Hamid Mir in his interview on Geo TV on Saturday night (September 28) following his breakfast meeting with Nawaz Sharif quite unequivocally and with considerable authority said that the Pakistani Prime Minister, in an off-the-record comment, had said that Indian Prime Minister Manmohan Singh’s complaints to Barack Obama were like those of a “dehati aurat”.

Hamid Mir went on to embellish this disclosure by analysing the prospects of the Prime Ministers’ meeting. He said that Nawaz Sharif was not very hopeful about the outcome of talks and he did not expect any breakthrough as the Indian Prime Minister was considerably weakened. It seemed that Nawaz Sharif would await the outcome of Indian elections before having serious negotiations with India.

No meeting between heads of Government of India and Pakistan is complete without high drama. These occasions are like any sub-continental wedding which is never complete without the usual tamasha where some aged aunt or uncle has to sulk. In this case Nawaz Sharif was sulking and Hamid Mir provided the band, baja and barat. This one was no different and the usual convoluted cover-up spin and gloss has followed, although with delay. By itself, the expression ‘village woman’ may not be derogatory but the context is relevant and if spoken in chaste Punjabi could be quite expressive. It is the sort of joke that only the narrator finds funny.

The Hamid Mir disclosure and subsequent commentary one saw on Twitter was a kind of a guerrilla psywar operation. The sort of comment that says it is off the record but is brought on record, discussed extensively with some amount of ill-concealed glee and then withdrawn. The message has been delivered, an embarrassment created. The tactic reminded one of the TV conference by subterfuge that Pervez Musharraf had organised at his breakfast meeting in 2001 in Agra where a number of our newspaper mighties were present. Some were caught on camera applauding Musharraf after he had delivered a scathing diatribe against India.

One thing is certain though. Hamid Mir did not concoct this out of thin air and there was that a time lag before damage control was sought to be rolled in. A senior journalist of the reputation of Hamid Mir would not disclose this unless this had actually happened and perhaps even had some clearance from somewhere, not necessarily from Nawaz Sharif himself.

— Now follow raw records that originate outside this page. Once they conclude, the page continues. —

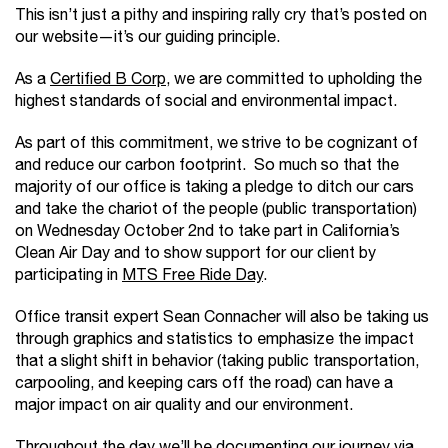
This isn’t just a pithy and inspiring rally cry that’s posted on
our website—it’s our guiding principle.
As a
Certified B Corp
, we are committed to upholding the
highest standards of social and environmental impact.
As part of this commitment, we strive to be cognizant of
and reduce our carbon footprint. So much so that the
majority of our office is taking a pledge to ditch our cars
and take the chariot of the people (public transportation)
on Wednesday October 2nd to take part in California’s
Clean Air Day and to show support for our client by
participating in
MTS Free Ride Day
.
Office transit expert Sean Connacher will also be taking us
through graphics and statistics to emphasize the impact
that a slight shift in behavior (taking public transportation,
carpooling, and keeping cars off the road) can have a
major impact on air quality and our environment.
Throughout the day we’ll be documenting our journey via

Obviously, Nawaz Sharif did make this comment in some form or the other as he was conceivably upset with the discussions Manmohan Singh had with Barack Obama and the significant declaration about an India-US strategic and global partnership at the end of the talks. His own rant to the UN General Assembly notwithstanding, it must have hurt Nawaz Sharif’s ego when the Indian Prime Minister announced in advance that he did not expect much from his talks. Then, somewhat uncharacteristically, Manmohan Singh proceeded to name Pakistan as the epicentre of terrorism in his UN General Assembly speech.

This would certainly have not gone down well in Rawalpindi or in the various jihadi centres of Pakistan which function like retail chain stores. Nawaz Sharif had to play to the two important lobbies at home, the Army which is sufficiently Right wing and the jihadis who are extremely Right wing and anti-Indian, and his outburst against India comes to him easily as he himself is inclined towards the Islamic Right wing.

The issue then is that possibly an exasperated, frustrated, Nawaz Sharif stifled by an ever-watchful Army, may have had an impetuous outburst. Pakistani journalists, if they were interested in ensuring that this disclosure could remotely jeopardise the meeting, would have kept quiet. The outburst may have been involuntary but the disclosure was deliberate and intentional.